Words have a way of influencing emotions, even when we're not really thinking about what we're saying. Every day we hear negative talk about women's bodies, especially about fat women's bodies, from the media, from co-workers, from passing strangers, from health practitioners, even from well-meaning friends and family members. Sometimes, those negative messages start playing in our heads like a broken record. We may even hear them coming out of our own mouths, whether we really mean them or not. At this month's FREE Make Friends with Your Body Brown Bag workshop, we'll talk about which messages we're holding onto, and what we can do to counter them with positive, body-loving, size-positive self-talk.
If you can't make it to the workshop, or if you'd like to prepare for this discussion on your own, try this exercise in your journal:
1. Make a list of all the statements you can think of, positive or negative, that you've heard about your body, women's bodies, or fat bodies. Write quickly and try not to censor or analyze.

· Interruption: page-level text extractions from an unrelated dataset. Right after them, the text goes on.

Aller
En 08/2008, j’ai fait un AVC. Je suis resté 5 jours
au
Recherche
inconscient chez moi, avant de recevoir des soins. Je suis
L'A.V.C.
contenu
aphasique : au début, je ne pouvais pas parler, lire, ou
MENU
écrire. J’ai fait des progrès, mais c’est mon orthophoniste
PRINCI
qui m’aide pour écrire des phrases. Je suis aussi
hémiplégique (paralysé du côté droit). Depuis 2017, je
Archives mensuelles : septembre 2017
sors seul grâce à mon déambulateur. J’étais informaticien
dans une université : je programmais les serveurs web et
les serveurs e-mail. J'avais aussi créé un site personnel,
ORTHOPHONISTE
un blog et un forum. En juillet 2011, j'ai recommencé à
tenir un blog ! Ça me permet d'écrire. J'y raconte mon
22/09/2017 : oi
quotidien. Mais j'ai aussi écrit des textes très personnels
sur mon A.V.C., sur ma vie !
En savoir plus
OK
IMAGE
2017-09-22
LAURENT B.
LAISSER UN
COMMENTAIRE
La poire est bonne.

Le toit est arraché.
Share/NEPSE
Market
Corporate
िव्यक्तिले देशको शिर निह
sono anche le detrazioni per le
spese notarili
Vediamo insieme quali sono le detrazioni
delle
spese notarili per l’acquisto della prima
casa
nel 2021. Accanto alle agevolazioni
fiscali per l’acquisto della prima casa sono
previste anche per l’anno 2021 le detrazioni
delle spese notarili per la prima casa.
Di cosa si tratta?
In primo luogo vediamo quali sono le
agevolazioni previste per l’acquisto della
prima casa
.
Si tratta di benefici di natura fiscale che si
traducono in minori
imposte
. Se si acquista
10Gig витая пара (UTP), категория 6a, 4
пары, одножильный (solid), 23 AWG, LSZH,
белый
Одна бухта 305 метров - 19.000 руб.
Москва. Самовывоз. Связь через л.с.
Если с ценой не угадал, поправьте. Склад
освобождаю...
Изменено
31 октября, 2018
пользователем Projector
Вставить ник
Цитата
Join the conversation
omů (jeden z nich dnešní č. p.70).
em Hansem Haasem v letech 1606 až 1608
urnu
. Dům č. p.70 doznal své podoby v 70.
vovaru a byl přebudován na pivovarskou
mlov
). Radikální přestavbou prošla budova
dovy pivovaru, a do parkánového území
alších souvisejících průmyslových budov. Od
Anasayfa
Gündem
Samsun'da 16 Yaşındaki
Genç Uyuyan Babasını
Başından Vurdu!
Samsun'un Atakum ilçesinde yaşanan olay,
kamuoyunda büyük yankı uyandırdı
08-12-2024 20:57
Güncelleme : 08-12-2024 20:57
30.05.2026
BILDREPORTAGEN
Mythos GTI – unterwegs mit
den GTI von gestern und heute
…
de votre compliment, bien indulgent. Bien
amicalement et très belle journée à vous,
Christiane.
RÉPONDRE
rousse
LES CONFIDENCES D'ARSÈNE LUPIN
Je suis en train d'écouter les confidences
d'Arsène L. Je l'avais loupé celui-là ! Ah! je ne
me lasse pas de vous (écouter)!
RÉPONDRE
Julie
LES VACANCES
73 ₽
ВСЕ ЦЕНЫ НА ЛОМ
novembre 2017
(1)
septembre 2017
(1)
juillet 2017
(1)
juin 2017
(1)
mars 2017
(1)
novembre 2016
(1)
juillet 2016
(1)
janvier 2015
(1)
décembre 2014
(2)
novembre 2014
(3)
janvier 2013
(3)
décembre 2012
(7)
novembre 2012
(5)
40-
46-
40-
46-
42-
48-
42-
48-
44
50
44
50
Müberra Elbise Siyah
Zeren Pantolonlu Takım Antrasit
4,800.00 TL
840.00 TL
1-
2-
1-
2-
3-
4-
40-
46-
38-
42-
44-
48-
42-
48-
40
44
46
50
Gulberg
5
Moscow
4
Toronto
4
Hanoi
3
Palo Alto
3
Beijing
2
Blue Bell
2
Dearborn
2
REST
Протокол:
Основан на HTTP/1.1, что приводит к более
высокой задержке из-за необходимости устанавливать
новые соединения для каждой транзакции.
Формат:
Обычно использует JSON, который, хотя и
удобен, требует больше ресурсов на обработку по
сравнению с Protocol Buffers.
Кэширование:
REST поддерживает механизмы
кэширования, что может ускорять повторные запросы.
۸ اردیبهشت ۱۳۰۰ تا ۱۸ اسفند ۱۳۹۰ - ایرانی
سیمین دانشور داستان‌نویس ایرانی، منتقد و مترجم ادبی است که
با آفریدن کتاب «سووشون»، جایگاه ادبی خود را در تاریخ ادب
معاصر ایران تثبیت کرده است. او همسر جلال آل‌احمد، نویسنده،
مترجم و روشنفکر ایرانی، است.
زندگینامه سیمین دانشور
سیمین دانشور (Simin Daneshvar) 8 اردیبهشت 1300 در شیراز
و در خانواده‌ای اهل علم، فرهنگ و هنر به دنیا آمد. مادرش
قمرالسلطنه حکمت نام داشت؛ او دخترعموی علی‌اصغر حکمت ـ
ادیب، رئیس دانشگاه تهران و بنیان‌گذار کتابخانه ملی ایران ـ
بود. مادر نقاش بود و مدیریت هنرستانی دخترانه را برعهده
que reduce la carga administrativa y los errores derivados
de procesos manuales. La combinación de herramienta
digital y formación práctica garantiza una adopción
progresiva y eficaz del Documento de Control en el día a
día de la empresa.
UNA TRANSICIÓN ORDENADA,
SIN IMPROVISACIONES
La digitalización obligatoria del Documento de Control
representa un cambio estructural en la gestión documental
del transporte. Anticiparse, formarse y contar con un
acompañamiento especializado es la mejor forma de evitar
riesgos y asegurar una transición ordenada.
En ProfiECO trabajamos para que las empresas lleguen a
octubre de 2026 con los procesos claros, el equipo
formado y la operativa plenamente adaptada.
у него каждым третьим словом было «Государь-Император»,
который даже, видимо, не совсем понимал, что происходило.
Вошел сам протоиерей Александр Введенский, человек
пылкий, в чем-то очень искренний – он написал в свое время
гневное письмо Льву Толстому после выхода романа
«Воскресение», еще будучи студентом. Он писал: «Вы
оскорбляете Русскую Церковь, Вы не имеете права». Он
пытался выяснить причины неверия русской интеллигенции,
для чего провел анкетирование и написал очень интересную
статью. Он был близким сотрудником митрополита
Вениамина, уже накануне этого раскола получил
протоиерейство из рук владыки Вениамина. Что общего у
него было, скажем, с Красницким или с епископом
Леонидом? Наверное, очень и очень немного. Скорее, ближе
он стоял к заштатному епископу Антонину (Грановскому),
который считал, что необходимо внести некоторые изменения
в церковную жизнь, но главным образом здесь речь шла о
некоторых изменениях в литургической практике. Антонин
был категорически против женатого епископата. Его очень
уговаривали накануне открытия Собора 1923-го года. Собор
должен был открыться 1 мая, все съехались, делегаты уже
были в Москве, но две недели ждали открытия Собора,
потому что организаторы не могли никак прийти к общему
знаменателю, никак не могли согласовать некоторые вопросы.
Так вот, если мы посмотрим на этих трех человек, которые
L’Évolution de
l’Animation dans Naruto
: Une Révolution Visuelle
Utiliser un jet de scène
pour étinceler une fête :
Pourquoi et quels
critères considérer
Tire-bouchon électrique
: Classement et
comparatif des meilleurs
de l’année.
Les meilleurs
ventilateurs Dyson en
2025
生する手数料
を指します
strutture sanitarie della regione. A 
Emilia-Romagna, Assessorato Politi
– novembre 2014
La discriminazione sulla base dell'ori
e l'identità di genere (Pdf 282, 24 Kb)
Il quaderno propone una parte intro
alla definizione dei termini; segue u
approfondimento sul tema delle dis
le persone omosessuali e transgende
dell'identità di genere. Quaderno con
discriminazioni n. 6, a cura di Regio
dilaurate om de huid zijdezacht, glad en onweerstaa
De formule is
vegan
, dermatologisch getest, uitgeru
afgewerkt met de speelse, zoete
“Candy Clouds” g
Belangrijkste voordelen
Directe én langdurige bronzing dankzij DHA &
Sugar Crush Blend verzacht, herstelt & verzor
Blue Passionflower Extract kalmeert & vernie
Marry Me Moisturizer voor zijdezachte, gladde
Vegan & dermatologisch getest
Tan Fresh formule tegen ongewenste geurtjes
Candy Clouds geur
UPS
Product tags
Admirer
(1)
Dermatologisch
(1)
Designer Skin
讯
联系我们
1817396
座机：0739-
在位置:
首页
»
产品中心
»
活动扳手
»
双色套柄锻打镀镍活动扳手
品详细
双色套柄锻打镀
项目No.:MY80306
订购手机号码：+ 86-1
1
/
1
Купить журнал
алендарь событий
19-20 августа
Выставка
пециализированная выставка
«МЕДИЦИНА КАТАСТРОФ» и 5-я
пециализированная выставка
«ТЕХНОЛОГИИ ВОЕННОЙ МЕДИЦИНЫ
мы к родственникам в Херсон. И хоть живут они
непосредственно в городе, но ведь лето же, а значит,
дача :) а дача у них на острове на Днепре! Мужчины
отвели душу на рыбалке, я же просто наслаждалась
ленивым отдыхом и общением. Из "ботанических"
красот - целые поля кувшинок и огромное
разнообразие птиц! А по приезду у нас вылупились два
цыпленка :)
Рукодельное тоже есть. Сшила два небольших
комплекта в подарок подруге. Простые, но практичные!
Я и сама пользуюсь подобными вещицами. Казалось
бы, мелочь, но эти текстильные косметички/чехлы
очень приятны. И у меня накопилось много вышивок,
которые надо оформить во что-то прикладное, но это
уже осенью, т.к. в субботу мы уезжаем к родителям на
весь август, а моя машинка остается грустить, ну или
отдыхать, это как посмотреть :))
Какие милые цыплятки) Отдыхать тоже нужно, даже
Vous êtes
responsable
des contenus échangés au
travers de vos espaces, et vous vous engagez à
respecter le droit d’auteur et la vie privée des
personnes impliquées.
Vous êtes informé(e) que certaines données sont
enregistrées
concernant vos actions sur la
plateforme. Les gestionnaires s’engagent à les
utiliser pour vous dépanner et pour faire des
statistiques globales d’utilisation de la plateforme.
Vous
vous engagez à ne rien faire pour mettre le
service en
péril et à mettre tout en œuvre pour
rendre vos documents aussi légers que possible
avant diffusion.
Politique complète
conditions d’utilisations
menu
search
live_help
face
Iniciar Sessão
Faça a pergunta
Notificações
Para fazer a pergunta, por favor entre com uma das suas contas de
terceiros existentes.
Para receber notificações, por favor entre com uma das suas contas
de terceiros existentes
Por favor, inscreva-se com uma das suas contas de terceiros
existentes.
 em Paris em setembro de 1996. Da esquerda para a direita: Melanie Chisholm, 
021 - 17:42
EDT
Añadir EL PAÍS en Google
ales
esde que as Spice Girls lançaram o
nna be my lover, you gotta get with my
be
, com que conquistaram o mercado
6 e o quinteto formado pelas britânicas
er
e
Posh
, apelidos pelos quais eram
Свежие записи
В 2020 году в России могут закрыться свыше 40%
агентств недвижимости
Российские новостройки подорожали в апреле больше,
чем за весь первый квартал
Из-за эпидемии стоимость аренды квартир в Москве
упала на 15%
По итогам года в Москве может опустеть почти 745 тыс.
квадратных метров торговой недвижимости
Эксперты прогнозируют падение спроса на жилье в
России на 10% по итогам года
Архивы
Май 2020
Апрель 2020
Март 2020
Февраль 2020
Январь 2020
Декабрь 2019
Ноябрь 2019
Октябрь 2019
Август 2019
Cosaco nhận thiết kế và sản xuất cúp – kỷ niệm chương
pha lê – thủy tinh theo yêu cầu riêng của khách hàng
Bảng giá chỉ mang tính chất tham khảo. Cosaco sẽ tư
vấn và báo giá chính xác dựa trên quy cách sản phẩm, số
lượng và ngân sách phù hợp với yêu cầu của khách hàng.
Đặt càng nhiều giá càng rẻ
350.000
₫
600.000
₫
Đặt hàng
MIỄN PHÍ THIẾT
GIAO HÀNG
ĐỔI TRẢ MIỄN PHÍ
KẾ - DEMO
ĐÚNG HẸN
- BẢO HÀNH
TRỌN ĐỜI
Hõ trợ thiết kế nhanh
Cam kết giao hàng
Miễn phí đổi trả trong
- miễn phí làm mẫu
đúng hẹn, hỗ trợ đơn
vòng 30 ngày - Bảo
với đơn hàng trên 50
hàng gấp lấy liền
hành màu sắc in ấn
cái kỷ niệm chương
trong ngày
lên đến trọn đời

2. Put a star next to any messages that feel positive and actually raise your self-esteem. Remember to practice repeating these to yourself later on.
3. Circle the ugliest, meanest statements on the list and, next to each one, write a counter-statement to remind yourself that the negative message just isn't true. For example, if the negative statement is "Your fat is ruining your health," you might counter with, "Accepting my size helps me love my body and keep it healthy."
4. Now, based on your counter-statements and the positive messages from your original list, craft one or two affirmations that make you feel good about your body. Remember that the most powerful affirmations are 1) stated in grammatically positive terms, avoiding words like "not" and "never," and 2) stated in the present tense. So "I see myself as attractive," gives the mind a more powerful message than "I will learn to see myself as attractive," or "I do not see myself as unattractive."